60 Prozent der Umsätze kommen von Streamingdiensten

Spotify, das weiterhin Verluste schreibt, ist bereits weit gekommen. Das seit zehn Jahren am Markt agierende Unternehmen aus Stockholm ist es gelungen, den Wandel in der Musikbranche trotz zeitweise harter Gegenwehr durch Plattenfirmen und Künstler mitzugestalten. Lange litt die Industrie darunter, dass immer weniger Menschen CDs kauften. Inzwischen kommen Marktschätzungen zufolge 60 Prozent aller Musikumsätze von Streamingdiensten, bei denen Nutzer kostenpflichtige Abos abschließen oder Werbung in Kauf nehmen, um Zugriff auf riesige Musikbibliotheken zu haben.

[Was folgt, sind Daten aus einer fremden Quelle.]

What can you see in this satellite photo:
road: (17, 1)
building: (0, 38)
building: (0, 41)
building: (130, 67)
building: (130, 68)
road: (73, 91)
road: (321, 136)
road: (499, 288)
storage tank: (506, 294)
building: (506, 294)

Auch Apple rüstet seinen Musik-Dienst weiter auf, will Spotify einige Kunden abjagen. Dabei setzt der Konzern nicht auf den Preis, die gleichauf mit Spotify liegen: Das Abo beginnt bei knapp zehn Euro, Studenten zahlen die Hälfte, Familien knapp 15 Euro im Monat. Apple wirbt mit 45 Millionen Songs und "Originalsendungen, Konzerte und exklusive Inhalte." Die hat auch Spotify im Programm, wenn auch andere. Spotify wirbt mit "über 35 Millionen Songs". Das dürfte auch bei einem exklusiven Musikgeschmack ausreichen. Wechselwillige können Kauf-Apps wie zum Beispiel "Houdini"  einsetzen, um ihre Playlisten von einem Steamingdienst zum anderen zu übertragen. Für viele Kunden sind diese der Hauptgrund, warum sie ihrem Dienst treu bleiben.

Playlisten von bekannten DJs und Künstlern

Neue Funktionen von Apple Music, die Apple diese Woche in Berlin Journalisten vorstellte, sind zum Beispiel kuratierte Playlisten und radioähnliche Sendungen von DJs, Musikexperten und Künstlern wie Elton John. Auch die Möglichkeiten, Playlisten zu teilen und zu sehen, was Freunde auf Apple Music hören, hat Spotify (noch) nicht so ausgefeilt. Auch bei Musikvideos hat Apple Music die Nase vorn, sie tauchen bei Spotify nur gelegentlich auf. Gut gelungen sind auch die Lyrics, die Apple Music von Songs anzeigt, während Spotify hier mit einem Partner Genius zusammenarbeitet, der Songtexte und Hintergrundinfos zuliefert und diese bunt durcheinander mischt.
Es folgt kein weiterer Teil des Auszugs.